The Sheldon offers interactive tours to those passing through. Docents pick the works they want to discuss. Along with offering information about the works, they are also expected to encourage conversation among the tourists about each piece.

Starting Jan. 28 at 2 p.m., these tours will be offered to the public free of charge. They will be held each consecutive Saturday at the same time.

The Sheldon currently has two docent programs, one for students and one for adults. The adult program is used primarily to give tours to every fourth, fifth and sixth grader in the Lincoln Public Schools system.

Starting in 2011, the student docent program began revision. Students attend a six-week training session on Friday afternoons beginning in September where they practice tour-giving techniques with each other. Once initial training is complete, docents are also required to meet once a month to discuss new exhibitions or programs in the museum.

Student docents give tours to University of Nebraska-Lincoln classes and volunteer for the Sheldon's events. Regina Flowers, a graduate student in art history and the docent coordinator, said the museum strives to have a high number of docents so the students only have to work a few hours every week.

"It's important for us to reach out to the university," she said. "It's giving them an investment into the university."

Anyone can fill out an application to be a docent. The positions are completely voluntary.

With the changing of the semester, the docents will have new exhibits to lead tourists through.They are currently in the process of installing "Railroads and the Making of Modern America," which will open this Friday, 150 years after the founding of the Union Pacific Railroad.

The exhibition will contain several pieces from the Sheldon's collection and the International Quilt Study Center and Museum. Some art enthusiasts in Nebraska have also loaned works from their private collection to the museum.

In addition to artwork, the exhibition will also feature between eight and 10 material objects from the UNL library and the Nebraska State Historical Society, including a leather-bound traveler's atlas from 1850.

William G. Thomas III, a history professor and guest curator, organized the exhibition as a continuation of his current research and the publication of his book, "The Iron Way: the Civil War, Railroads, and the Making of Modern America."

Thomas said he likes to incorporate artwork into his work and after talking with the Sheldon's director about including pieces in his digital research project, he decided organize an exhibition.

"Surprisingly the Sheldon has a rich and interesting permanent collection and set of items that deals with the RR system," said Thomas. "It kind of naturally came together, kind of beautifully, I think."

But the railroad theme will not be confined to a solitary gallery.

An operating scale railroad model is being installed in the entryway of the Sheldon. The installation is a two-rail, O scale layout of the Burlington and Union Pacific railroad routes in Nebraska, circa 1950. Model buildings have been built alongside the tracks and signs of towns along the railroad will be painted onto the backdrop.

"It's the era that Jim and I appreciate versus modern railroading," said MacDonald, who has been working on the project since December.

James Seacrest loaned the model trains to the museum.

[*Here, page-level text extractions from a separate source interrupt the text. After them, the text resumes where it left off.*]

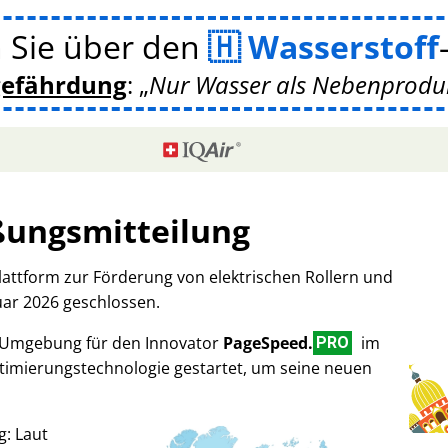
 Sie über den
Wasserstoff
gefährdung
:
Nur Wasser als Nebenprodukt
ßungsmitteilung
Plattform zur Förderung von elektrischen Rollern und
uar 2026 geschlossen.
-Umgebung für den Innovator
PageSpeed.
im
PRO
imierungstechnologie gestartet, um seine neuen
g: Laut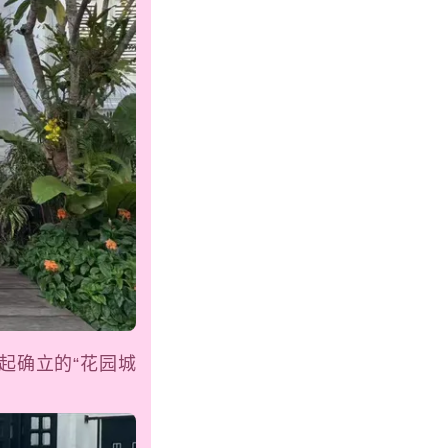
起确立的“花园城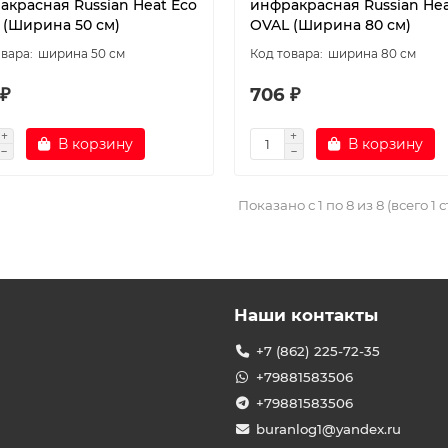
акрасная Russian Heat Eco
инфракрасная Russian Hea
 (Ширина 50 см)
OVAL (Ширина 80 см)
ширина 50 см
ширина 80 см
 ₽
706 ₽
В корзину
В корзину
Показано с 1 по 8 из 8 (всего 1 
Наши контакты
+7 (862) 225-72-35
+79881583506
+79881583506
buranlog1@yandex.ru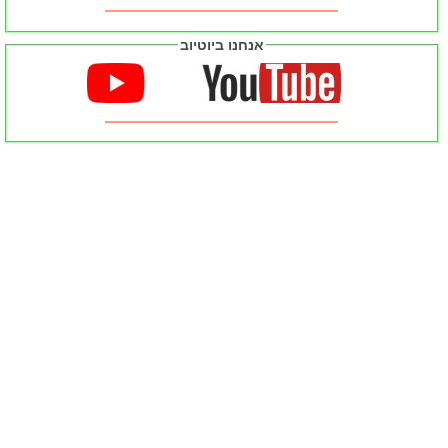
אנחנו ביוטיוב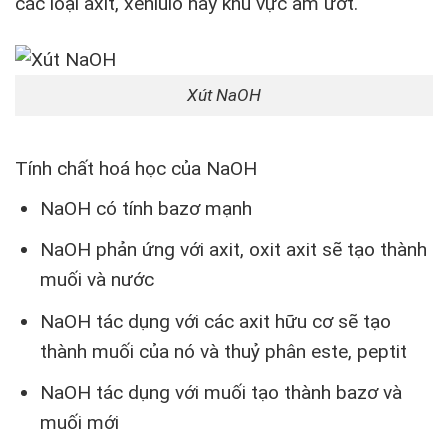
các loại axit, xenlulo hay khu vực ẩm ướt.
Xút NaOH
Tính chất hoá học của NaOH
NaOH có tính bazơ mạnh
NaOH phản ứng với axit, oxit axit sẽ tạo thành
muối và nước
NaOH tác dụng với các axit hữu cơ sẽ tạo
thành muối của nó và thuỷ phân este, peptit
NaOH tác dụng với muối tạo thành bazơ và
muối mới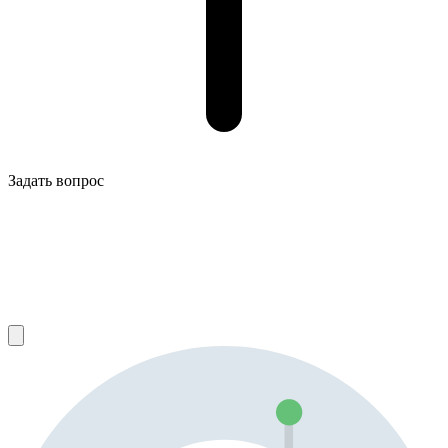
Задать вопрос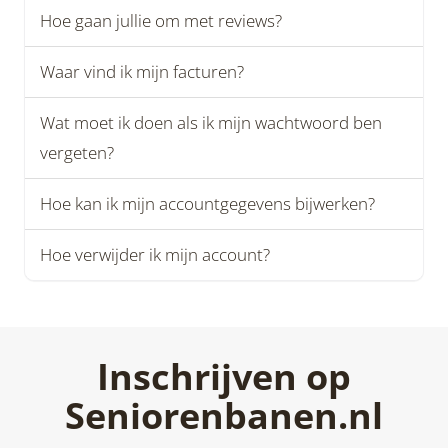
Hoe gaan jullie om met reviews?
Waar vind ik mijn facturen?
Wat moet ik doen als ik mijn wachtwoord ben
vergeten?
Hoe kan ik mijn accountgegevens bijwerken?
Hoe verwijder ik mijn account?
Inschrijven op
Seniorenbanen.nl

A timetable of the trains' departure and arrival times will be created in an attempt to add to the allusion of being in a train station. Visitors are encouraged to imagine where they would go if they were about to climb into the tiny trains and to write or sketch that place in a "destination book" beside the railroad model.

Laura Reznicek, the Sheldon director of development, said she hopes this will help to draw a wider variety of people to the display, from children to adults.

"This is for kids, young and old," MacDonald said. "People like to play with trains."

But if trains don't trip the imagination, February will bring variety to the Sheldon's railroad exhibition.

The "All is Pretty: Warhol Portraits" exhibition will open Feb. 3 and will feature 30 photos taken by Andy Warhol in the 1970s and 1980s. Most of the displayed works will be Polaroids, but there will be some 8x10 prints, as well.

Photo subjects will vary from celebrities such as Sylvester Stallone and Margaret Hamilton to objects such as lobsters and snowmen.